Brianna Railing called her son, Jayson, in from the kitchen of their home Monday. The 8-year-old paced into the living room, a soft cast wrapped around his arm.

It had been a few hours since he was at Lawrence Memorial Hospital after lying in the middle of Massachusetts Street, dripping blood onto the pavement.

“He’s doing OK,” Railing said of Jayson. “But you’re always concerned when somebody hits your kid” with a car, she said.

She was even more concerned after learning from police that the driver, 16-year-old Lydia Caron, was using her cell phone when the accident occurred late Sunday night.

“You have to pay more attention at that intersection, especially when you’re on a cell phone,” Railing said. “You see a lot of people who run that light.”According to the police report, Caron told officers she was talking on her phone when, the next thing she knew, a child was in front of her car.

By then, she couldn’t stop.

Police cited Caron for a red light violation, failure to yield the right of way and inattentive driving – likely because she was on the phone.

In a phone interview Monday, Caron said she couldn’t say much for insurance reasons, but that she regrets the accident ever happened.

“I don’t have anything in my head, except that it shouldn’t have happened,” Caron said. “I hope that people take it as an example not to be preoccupied.”

Emotionally, Caron said she was doing OK, though police and witnesses of the accident said Sunday she was visibly shaken by the incident.

The accident occurred fewer than 24 hours before the Lawrence Traffic Safety Commission took up another round of talks contemplating adoption of what would be the most stringent motorist cell phone ban in the country.
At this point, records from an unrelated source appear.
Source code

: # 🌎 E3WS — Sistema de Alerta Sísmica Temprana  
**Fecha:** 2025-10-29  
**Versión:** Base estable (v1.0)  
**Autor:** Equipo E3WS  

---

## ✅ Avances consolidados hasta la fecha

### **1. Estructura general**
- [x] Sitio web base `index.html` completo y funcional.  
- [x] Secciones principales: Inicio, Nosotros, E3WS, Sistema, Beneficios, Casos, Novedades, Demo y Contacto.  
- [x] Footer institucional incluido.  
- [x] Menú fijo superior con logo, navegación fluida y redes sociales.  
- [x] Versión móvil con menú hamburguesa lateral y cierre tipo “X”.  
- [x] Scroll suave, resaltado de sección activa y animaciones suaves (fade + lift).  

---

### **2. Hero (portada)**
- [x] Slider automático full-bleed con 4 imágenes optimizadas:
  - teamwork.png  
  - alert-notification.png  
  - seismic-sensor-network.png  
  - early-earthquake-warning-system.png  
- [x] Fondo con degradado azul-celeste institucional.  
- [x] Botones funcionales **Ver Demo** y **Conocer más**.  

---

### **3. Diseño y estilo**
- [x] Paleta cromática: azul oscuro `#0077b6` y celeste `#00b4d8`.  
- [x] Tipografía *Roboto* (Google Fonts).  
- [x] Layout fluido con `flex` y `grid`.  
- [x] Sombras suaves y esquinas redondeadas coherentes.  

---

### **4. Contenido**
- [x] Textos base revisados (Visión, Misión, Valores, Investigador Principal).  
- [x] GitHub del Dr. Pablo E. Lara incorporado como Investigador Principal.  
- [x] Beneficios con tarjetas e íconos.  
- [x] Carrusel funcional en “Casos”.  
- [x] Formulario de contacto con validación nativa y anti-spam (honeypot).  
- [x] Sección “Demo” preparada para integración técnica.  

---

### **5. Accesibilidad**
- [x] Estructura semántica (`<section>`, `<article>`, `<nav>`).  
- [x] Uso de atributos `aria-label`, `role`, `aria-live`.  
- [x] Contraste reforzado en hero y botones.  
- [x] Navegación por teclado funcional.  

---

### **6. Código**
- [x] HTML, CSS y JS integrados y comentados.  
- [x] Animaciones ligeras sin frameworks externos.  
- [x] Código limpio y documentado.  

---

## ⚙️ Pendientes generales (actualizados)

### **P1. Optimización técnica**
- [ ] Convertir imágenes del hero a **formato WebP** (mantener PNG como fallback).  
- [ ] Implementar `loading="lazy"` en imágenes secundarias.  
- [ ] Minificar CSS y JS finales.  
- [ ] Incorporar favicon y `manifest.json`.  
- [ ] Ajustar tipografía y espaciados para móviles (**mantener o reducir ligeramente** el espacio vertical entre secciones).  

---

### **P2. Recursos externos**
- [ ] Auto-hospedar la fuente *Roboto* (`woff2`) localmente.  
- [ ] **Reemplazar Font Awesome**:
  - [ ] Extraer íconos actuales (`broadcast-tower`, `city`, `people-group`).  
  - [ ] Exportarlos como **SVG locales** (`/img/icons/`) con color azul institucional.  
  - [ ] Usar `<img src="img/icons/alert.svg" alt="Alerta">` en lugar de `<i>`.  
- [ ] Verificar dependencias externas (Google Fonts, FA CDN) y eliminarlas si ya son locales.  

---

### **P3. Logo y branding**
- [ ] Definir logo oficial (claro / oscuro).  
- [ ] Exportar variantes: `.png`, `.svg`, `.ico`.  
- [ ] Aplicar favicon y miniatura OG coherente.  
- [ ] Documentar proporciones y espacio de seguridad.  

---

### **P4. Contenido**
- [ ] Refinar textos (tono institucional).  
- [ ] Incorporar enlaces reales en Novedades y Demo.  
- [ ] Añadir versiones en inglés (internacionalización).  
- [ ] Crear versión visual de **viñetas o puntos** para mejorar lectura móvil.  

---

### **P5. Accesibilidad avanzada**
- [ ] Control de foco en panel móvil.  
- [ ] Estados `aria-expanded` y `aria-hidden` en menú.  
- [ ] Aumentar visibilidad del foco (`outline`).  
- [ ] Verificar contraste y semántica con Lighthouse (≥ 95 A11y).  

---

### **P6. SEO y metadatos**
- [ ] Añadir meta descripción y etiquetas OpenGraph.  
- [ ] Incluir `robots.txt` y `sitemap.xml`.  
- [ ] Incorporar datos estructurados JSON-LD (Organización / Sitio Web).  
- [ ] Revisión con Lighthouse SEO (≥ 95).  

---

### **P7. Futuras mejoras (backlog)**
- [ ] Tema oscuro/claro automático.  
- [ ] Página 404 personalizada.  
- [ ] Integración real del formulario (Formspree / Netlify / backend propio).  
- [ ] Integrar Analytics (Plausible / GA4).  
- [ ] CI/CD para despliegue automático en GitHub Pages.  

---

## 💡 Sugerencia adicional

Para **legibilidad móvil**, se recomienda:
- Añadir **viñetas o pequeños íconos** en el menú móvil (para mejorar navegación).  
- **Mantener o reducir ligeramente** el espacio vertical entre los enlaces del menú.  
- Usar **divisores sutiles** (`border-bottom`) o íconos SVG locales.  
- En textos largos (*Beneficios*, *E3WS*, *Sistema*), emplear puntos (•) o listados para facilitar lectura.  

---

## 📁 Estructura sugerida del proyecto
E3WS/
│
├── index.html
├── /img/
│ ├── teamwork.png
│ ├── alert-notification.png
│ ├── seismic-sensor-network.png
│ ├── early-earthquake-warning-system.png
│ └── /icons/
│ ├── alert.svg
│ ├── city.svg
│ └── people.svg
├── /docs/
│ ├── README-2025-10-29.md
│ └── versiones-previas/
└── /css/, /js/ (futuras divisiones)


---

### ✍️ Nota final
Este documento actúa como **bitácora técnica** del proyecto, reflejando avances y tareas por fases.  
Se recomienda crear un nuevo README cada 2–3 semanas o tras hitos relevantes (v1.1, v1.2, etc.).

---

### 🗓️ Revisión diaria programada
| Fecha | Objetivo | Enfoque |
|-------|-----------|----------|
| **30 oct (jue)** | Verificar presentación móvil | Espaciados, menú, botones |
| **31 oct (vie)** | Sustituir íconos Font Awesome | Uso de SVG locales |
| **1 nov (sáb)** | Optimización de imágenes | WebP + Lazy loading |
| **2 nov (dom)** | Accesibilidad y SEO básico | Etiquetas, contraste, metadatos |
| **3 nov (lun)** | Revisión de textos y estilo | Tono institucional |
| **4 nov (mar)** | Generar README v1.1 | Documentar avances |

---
According to police, Caron was on her phone when she ran through the red light at the South Park crosswalk just south of downtown and struck the boy.
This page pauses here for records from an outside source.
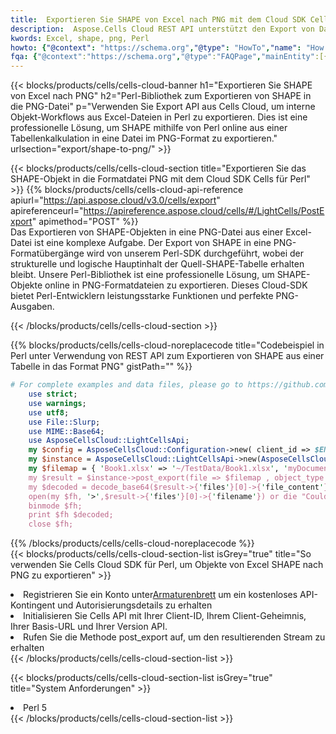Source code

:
```yaml
---
title:  Exportieren Sie SHAPE von Excel nach PNG mit dem Cloud SDK Cells für Perl
description:  Aspose.Cells Cloud REST API unterstützt den Export von Dateien im {0}-Format in {1} mit {2}.
kwords: Excel, shape, png, Perl
howto: {"@context": "https://schema.org","@type": "HowTo","name": "How to use Cells Cloud SDK for Perl to export objects from Excel SHAPE to PNG","description": "How to use Cells Cloud SDK for Perl to export objects from Excel SHAPE to PNG","image": {"@type": "ImageObject"},"url": "/perl/export/shape-to-png/","step": [{ "@type": "HowToStep","name": "How to use Cells Cloud SDK for Perl to export objects from Excel SHAPE to PNG step 1", "image": {"@type": "ImageObject",},"url": "/perl/export/shape-to-png/","text": "Register an account at <a href='https://dashboard.aspose.cloud/'>Dashboard</a> to get free API quota & authorization details",},{ "@type": "HowToStep","name": "How to use Cells Cloud SDK for Perl to export objects from Excel SHAPE to PNG step 1", "image": {"@type": "ImageObject",},"url": "/perl/export/shape-to-png/","text": "Initialize the Cells API with your Client ID, Client Secret, Base URL, and API version.",},{ "@type": "HowToStep","name": "How to use Cells Cloud SDK for Perl to export objects from Excel SHAPE to PNG step 1", "image": {"@type": "ImageObject",},"url": "/perl/export/shape-to-png/","text": "Call post_export method to get the resultant stream",}, ],"supply": {"@type": "HowToSupply","name": "document"},"tool": [{"@type": "HowToTool","name": "VIM, Visual Studio Code, Eclipse"},{"@type": "HowToTool","name": "Aspose Cells"}],"totalTime": "PT6M"}
fqa: {"@context":"https://schema.org","@type":"FAQPage","mainEntity":[{"@type":"Question","name":"What file formats can excel or its internal elements be converted into?","acceptedAnswer":{"@type":"Answer","text":"We support a variety of output file formats, including XLSX, Excel, xls , PDF, CSV, HTML, Markdown, XML, PNG, JPG, TIFF, Json, TXT and many more.<br/><ol><li>Install .NET SDK and add the reference (import the library) to your .NET project.</li><li>Open the source file in C# using REST API.</li><li>Load the content or the excel file itself to be exported to other formats.</li><li>Call the PostExport() method, passing the output filename with the required extension.</li><li>Get the build results as a single file.</li></ol>"}},{"@type":"Question","name":"What is the maximum file size supported by this .NET library?","acceptedAnswer":{"@type":"Answer","text":"There are no file size limits for format conversions using .NET library."}}]}
---
```

{{< blocks/products/cells/cells-cloud-banner h1="Exportieren Sie SHAPE von Excel nach PNG" h2="Perl-Bibliothek zum Exportieren von SHAPE in die PNG-Datei" p="Verwenden Sie Export API aus Cells Cloud, um interne Objekt-Workflows aus Excel-Dateien in Perl zu exportieren. Dies ist eine professionelle Lösung, um SHAPE mithilfe von Perl online aus einer Tabellenkalkulation in eine Datei im PNG-Format zu exportieren." urlsection="export/shape-to-png/" >}}

{{< blocks/products/cells/cells-cloud-section title="Exportieren Sie das SHAPE-Objekt in die Formatdatei PNG mit dem Cloud SDK Cells für Perl" >}}
{{% blocks/products/cells/cells-cloud-api-reference apiurl="https://api.aspose.cloud/v3.0/cells/export" apireferenceurl="https://apireference.aspose.cloud/cells/#/LightCells/PostExport" apimethod="POST" %}}
<br/>
Das Exportieren von SHAPE-Objekten in eine PNG-Datei aus einer Excel-Datei ist eine komplexe Aufgabe. Der Export von SHAPE in eine PNG-Formatübergänge wird von unserem Perl-SDK durchgeführt, wobei der strukturelle und logische Hauptinhalt der Quell-SHAPE-Tabelle erhalten bleibt. Unsere Perl-Bibliothek ist eine professionelle Lösung, um SHAPE-Objekte online in PNG-Formatdateien zu exportieren. Dieses Cloud-SDK bietet Perl-Entwicklern leistungsstarke Funktionen und perfekte PNG-Ausgaben.

{{< /blocks/products/cells/cells-cloud-section >}}

{{% blocks/products/cells/cells-cloud-noreplacecode title="Codebeispiel in Perl unter Verwendung von REST API zum Exportieren von SHAPE aus einer Tabelle in das Format PNG" gistPath="" %}}
  
```perl
# For complete examples and data files, please go to https://github.com/aspose-cells-cloud/aspose-cells-cloud-perl/
    use strict;
    use warnings;
    use utf8; 
    use File::Slurp;
    use MIME::Base64;
    use AsposeCellsCloud::LightCellsApi;
    my $config = AsposeCellsCloud::Configuration->new( client_id => $ENV{'ProductClientId'}, client_secret => $ENV{'ProductClientSecret'});
    my $instance = AsposeCellsCloud::LightCellsApi->new(AsposeCellsCloud::ApiClient->new( $config));
    my $filemap = { 'Book1.xlsx' => '~/TestData/Book1.xlsx', 'myDocument.xlsx' => ~/TestData/myDocument.xlsx'};
    my $result = $instance->post_export(file => $filemap , object_type => 'shape',format => 'png');
    my $decoded = decode_base64($result->{'files'}[0]->{'file_content'});
    open(my $fh, '>',$result->{'files'}[0]->{'filename'}) or die "Could not open file!";
    binmode $fh;
    print $fh $decoded;
    close $fh;
```
   
{{% /blocks/products/cells/cells-cloud-noreplacecode %}}
<br/>
{{< blocks/products/cells/cells-cloud-section-list isGrey="true" title="So verwenden Sie Cells Cloud SDK für Perl, um Objekte von Excel SHAPE nach PNG zu exportieren" >}}
<li> Registrieren Sie ein Konto unter<a href="https://dashboard.aspose.cloud/">Armaturenbrett</a> um ein kostenloses API-Kontingent und Autorisierungsdetails zu erhalten</li>
<li>Initialisieren Sie Cells API mit Ihrer Client-ID, Ihrem Client-Geheimnis, Ihrer Basis-URL und Ihrer Version API.</li>
<li>Rufen Sie die Methode post_export auf, um den resultierenden Stream zu erhalten</li>
{{< /blocks/products/cells/cells-cloud-section-list >}}

{{< blocks/products/cells/cells-cloud-section-list isGrey="true" title="System Anforderungen" >}}
<li>Perl 5</li>
{{< /blocks/products/cells/cells-cloud-section-list >}}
Railing said her son, his aunt and another family memberwere walking through South Park about 9 p.m. Sunday when Jayson hit the button to change the crosswalk light from green to red.
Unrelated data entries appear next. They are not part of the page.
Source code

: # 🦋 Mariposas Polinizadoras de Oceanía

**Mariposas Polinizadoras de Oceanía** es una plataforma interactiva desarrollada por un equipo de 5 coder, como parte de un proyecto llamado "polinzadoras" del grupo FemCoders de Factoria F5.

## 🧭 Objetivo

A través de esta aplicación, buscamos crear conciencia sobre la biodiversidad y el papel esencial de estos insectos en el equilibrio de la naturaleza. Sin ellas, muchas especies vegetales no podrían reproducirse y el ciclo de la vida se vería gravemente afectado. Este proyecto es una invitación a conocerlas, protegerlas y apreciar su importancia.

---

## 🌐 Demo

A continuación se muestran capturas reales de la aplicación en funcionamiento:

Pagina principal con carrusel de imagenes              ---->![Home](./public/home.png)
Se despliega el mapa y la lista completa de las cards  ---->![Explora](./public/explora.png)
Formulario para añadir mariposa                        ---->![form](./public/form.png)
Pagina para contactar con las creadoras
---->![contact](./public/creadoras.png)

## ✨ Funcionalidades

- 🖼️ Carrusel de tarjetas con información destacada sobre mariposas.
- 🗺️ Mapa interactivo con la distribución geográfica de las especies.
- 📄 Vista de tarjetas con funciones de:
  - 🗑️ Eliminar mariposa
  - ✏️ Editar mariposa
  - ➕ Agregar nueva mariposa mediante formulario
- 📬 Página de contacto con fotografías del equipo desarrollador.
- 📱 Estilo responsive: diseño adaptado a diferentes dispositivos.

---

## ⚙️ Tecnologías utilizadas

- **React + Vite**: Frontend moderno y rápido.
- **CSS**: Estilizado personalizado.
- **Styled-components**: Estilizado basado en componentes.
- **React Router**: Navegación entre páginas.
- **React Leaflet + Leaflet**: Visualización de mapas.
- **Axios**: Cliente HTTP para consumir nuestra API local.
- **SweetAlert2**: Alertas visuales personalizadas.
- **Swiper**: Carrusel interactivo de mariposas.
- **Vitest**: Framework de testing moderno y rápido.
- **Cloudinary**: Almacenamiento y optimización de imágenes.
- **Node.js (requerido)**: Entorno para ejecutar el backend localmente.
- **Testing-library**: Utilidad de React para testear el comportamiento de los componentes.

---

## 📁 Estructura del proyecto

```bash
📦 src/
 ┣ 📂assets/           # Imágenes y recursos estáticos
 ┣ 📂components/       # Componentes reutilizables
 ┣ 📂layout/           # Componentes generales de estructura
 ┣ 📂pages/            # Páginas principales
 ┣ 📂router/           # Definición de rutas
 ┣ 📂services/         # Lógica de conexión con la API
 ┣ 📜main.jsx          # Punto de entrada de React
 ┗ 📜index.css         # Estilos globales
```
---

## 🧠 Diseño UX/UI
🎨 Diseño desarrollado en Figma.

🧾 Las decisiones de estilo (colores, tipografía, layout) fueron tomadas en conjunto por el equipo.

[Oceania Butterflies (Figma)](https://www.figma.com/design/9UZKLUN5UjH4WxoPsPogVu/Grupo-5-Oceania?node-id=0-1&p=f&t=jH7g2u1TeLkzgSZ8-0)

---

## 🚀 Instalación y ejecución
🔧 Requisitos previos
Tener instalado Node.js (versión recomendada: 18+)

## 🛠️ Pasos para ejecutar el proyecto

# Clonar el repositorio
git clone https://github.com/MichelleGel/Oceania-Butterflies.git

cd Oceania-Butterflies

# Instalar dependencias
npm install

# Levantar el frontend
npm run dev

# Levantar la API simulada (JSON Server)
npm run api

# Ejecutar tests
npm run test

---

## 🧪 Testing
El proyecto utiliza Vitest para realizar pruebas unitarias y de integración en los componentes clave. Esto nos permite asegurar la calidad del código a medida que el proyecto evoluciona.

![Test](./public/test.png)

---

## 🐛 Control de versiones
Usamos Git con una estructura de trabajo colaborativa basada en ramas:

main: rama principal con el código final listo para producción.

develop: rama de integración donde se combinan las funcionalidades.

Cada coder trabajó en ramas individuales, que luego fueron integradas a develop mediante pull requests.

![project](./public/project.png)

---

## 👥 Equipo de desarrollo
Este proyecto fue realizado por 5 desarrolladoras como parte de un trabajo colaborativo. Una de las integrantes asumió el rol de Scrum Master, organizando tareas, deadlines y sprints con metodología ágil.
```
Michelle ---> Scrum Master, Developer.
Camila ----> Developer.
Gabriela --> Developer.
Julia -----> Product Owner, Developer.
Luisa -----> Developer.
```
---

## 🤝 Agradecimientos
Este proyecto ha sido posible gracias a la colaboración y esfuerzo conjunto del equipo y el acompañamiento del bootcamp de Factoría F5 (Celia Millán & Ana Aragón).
Jayson, on roller skates at the time, rolled out into the street when his family saw Caron’s red Honda Civic approaching.

Jayson was treated and released from Lawrence Memorial Hospital, suffering bumps and bruises and, possibly, a fractured arm.

Railing said her son would be all right, but that she hoped, in the future, people would watch out for kids crossing at the South Park crosswalk.

And although she felt terrible for Caron – she’s so young, she said, she didn’t want her to become an example of why not to use a cell phone while driving – Railing said that a ban may be the right thing to do.

“Anything that is a distraction and puts the community at risk should be addressed,” she said.